Primo Levi, car c'est lui, l'écoute, savourant ses digressions car «interrompre, arrêter un récit de Faussone, c'est comme arrêter la progression de la marée . » Il demande des explications, fait préciser tel détail, distrait des sombres horizons soviétiques par la découverte de cet homme ordinaire, primaire en apparence, mais hors du commun (comme tout un chacun).

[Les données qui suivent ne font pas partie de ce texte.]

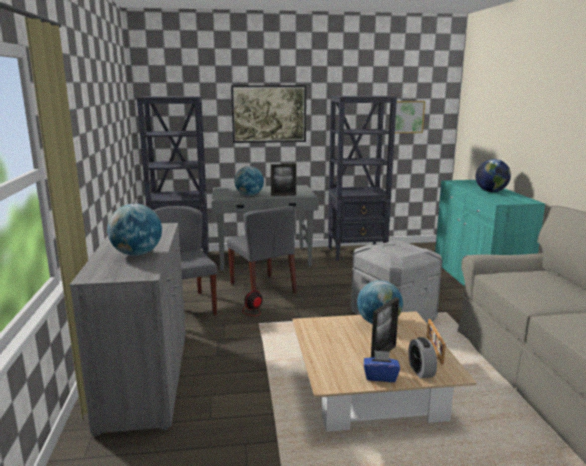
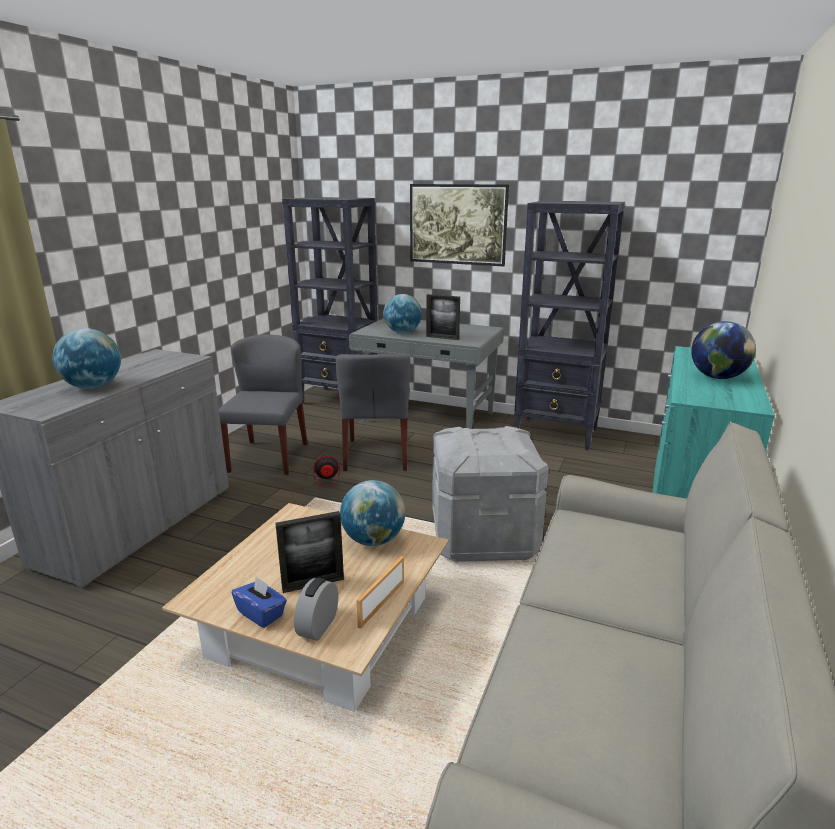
camera: 30 degrees right, 5 degrees up
picture [395,101,425,133] -> none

« En fait, ainsi qu'il existe un art de conter solidement codifié par des milliers d'essais et d'erreurs, il existe également un art d'écouter, tout aussi ancien et estimable, duquel toutefois, pour autant que je sache, les règles n'ont jamais été définies. Pourtant, toute personne qui parle ou raconte sait par expérience que l'auditeur apporte une contribution décisive à ce qu'elle lui dit : un public distrait ou hostile affaiblit n'importe quelle conférence ou leçon, alors qu'un public amical les vivifie. Mais même l'auditeur, en tant qu'individu, à une part de responsabilité dans cette « oeuvre d'art », qu'est tout récit. »

Puis, contrepartie, Primo Levi raconte ce qu'est être chimiste, avec une même passion pour le travail aimé et bien fait, qui contribue à construire une vie, et là encore, comme c'est souvent le cas quand on parle de ses passions, il emporte une adhésion du lecteur à travers un récit qu'on suit comme une aventure burlesque.

Il s'interroge aussi , et ils échangent, sur le parallèle entre ces métiers matérialistes et son second métier, celui d'écrivain, car à travers ces activités si diverses, ces hommes construisent et transmettent quelque chose qui donne un sens à leurs vies.

« Nous sommes tombés d'accord sur ce que nous avons de bon en commun. Sur l'avantage de pouvoir connaître ce que nous valons sans avoir besoin que d'autres nous le disent, sur celui aussi de nous refléter dans nos oeuvres. Sur le plaisir qu'il y a de voir grandir notre « enfant », plaque de fer après plaque de fer, boulon après boulon, solide, nécessaire, symétrique, bien adapté à son objet. Et une fois achevé, on le regarde de nouveau et on se dit qu'il vivra peut-être plus longtemps que nous et qu'il servira peut-être à quelqu'un qu'on ne connaît pas, et qui ne nous connaît pas. »


C'est un bouquin qui paraît a priori totalement inintéressant - deux types, l'un monteur de structures métalliques, l'autre chimiste qui parlent de leur travail – et qui, au fil des pages, se révèle plein de une malice, de tendresse, de profondeur, et vous scotche.